The motivation for this is to preserve freedom -- if there are definite weights assigned to our desires/values prior to our decision, then our ultimate choice seems predestined. However Fernández notes that Sartre's solution, that the weights assigned in our decision-making are discovered post facto, does not allow for situations in which we act in spite of our own preferences, such as weakness of the will. Instead, Fernández prefers another interpretation, that deliberating in incommensurable situations is 'the higher-order activity of stepping back from one's own actual ordering of desires/values, comparing them to an alternative ordering, and trying to make one of those orderings our own' (pgs. 208-209). If we can identify these orderings of values/desires with the kind of person we are, this view amounts to a kind of self-creation. Within this framework, incommensurable choices are relevant for happiness insofar as we evaluate our lives based on whether we behaved in the way that the person we wanted to be would have behaved. If we have done so, we have reason to be happy with our lives -- our lives have been good for us.
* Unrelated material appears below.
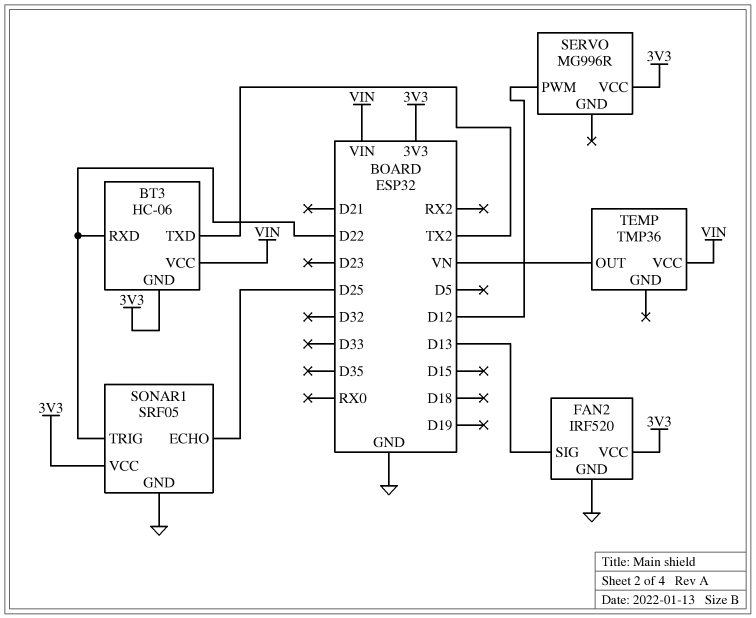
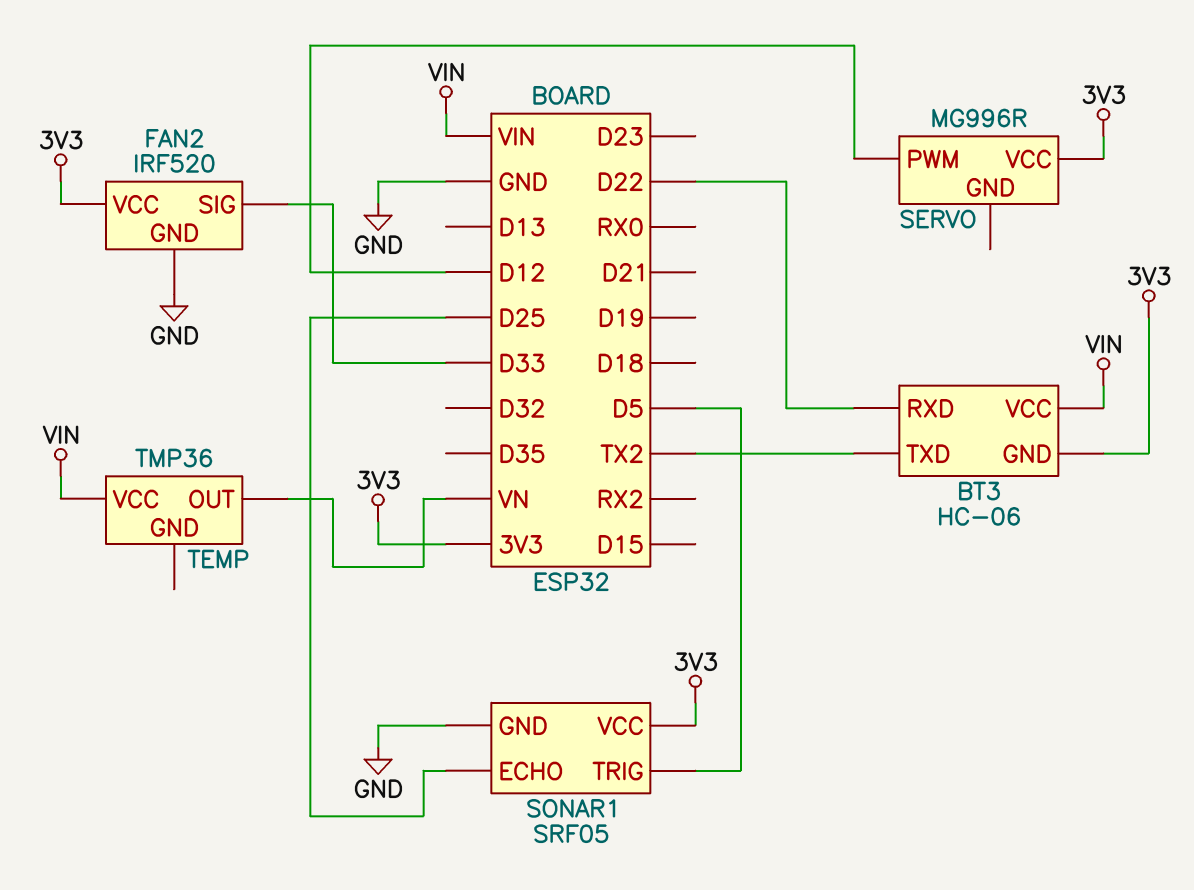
FAN2 pin SIG: D13 -> D33
SONAR1 pin TRIG: D22 -> D5

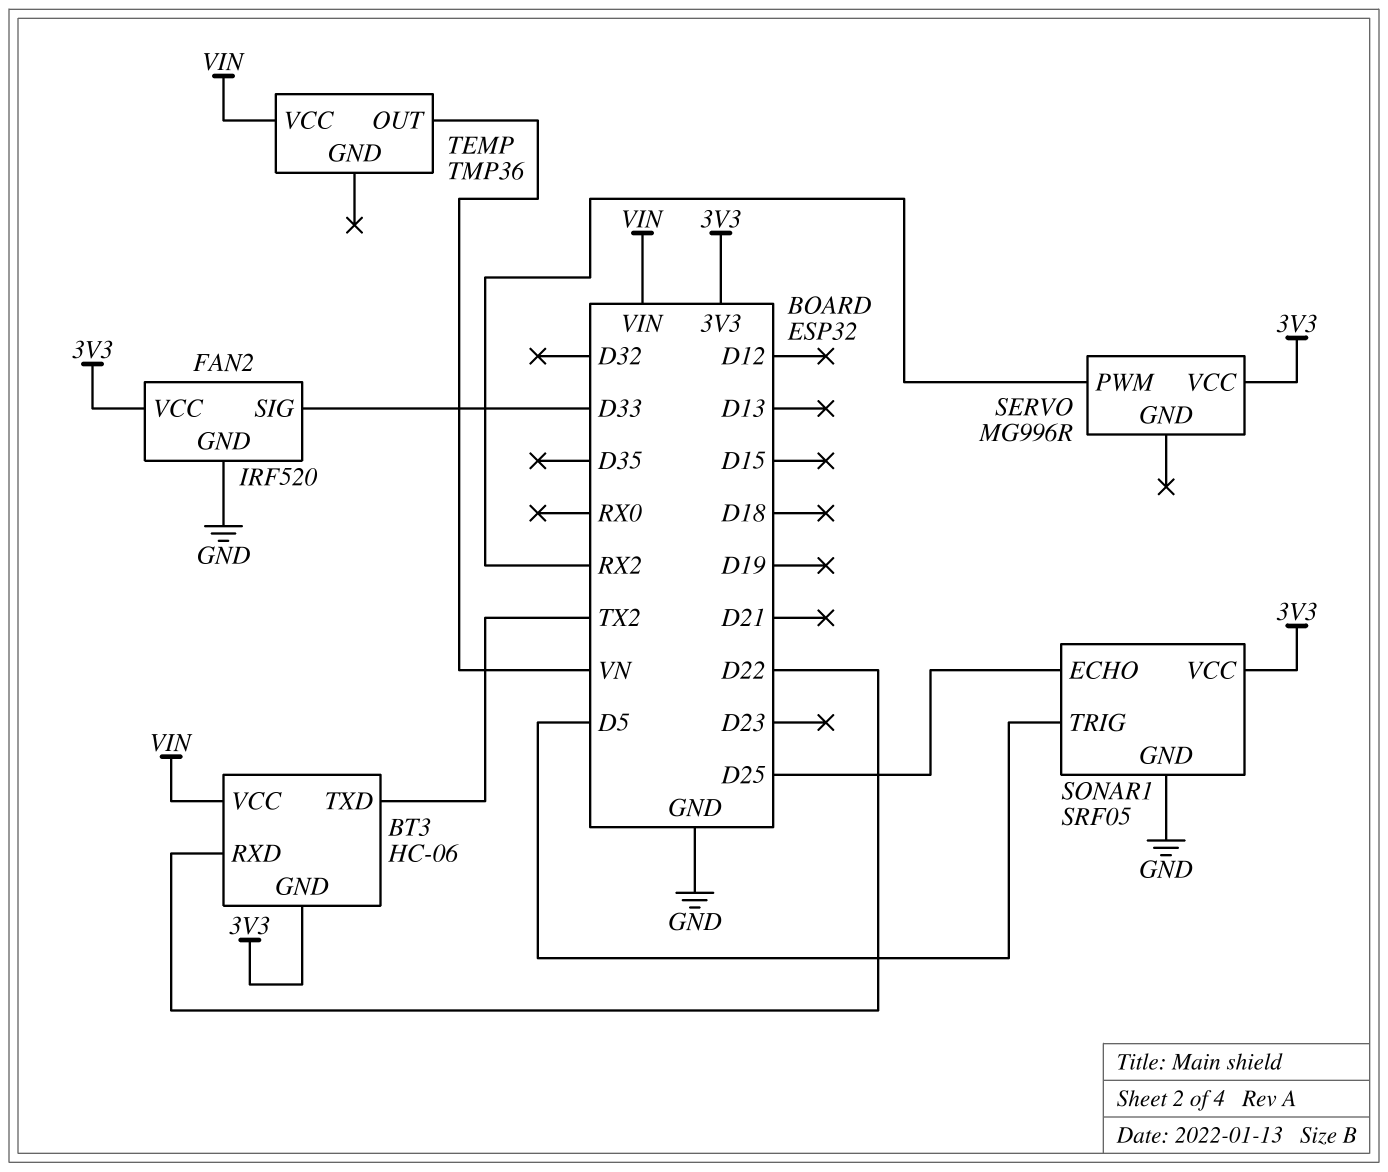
SERVO pin PWM: D12 -> RX2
Whilst I think there may be something in Fernández' relation of incommensurable choices to happiness, there is a question to be raised regarding the coherence of this self-creation view if we want to hold on to Sartre's strong view of freedom. For if we are to make a decision regarding what type of person we are, on what values/desires are we basing this? If they are grounded, our choice of personhood seems necessitated, if they are ungrounded we again leave no room for weakness of will, and if they are the result of a further past choice we are on the road to infinite regress. So Fernández needs to defend his framework against this problem to preserve his positive insight.
I hope that these vignettes give some idea of the flavor of the book. The essays are short and often thought-provoking, although I imagine the prospective purchaser will not be interested in all chapters (or even both sections) equally.
© 2010 Nicholas Waghorn
Nicholas Waghorn is College Lecturer in Philosophy at St. Benet's Hall, University of Oxford. His research interests include the meaning of life and meta-ontology.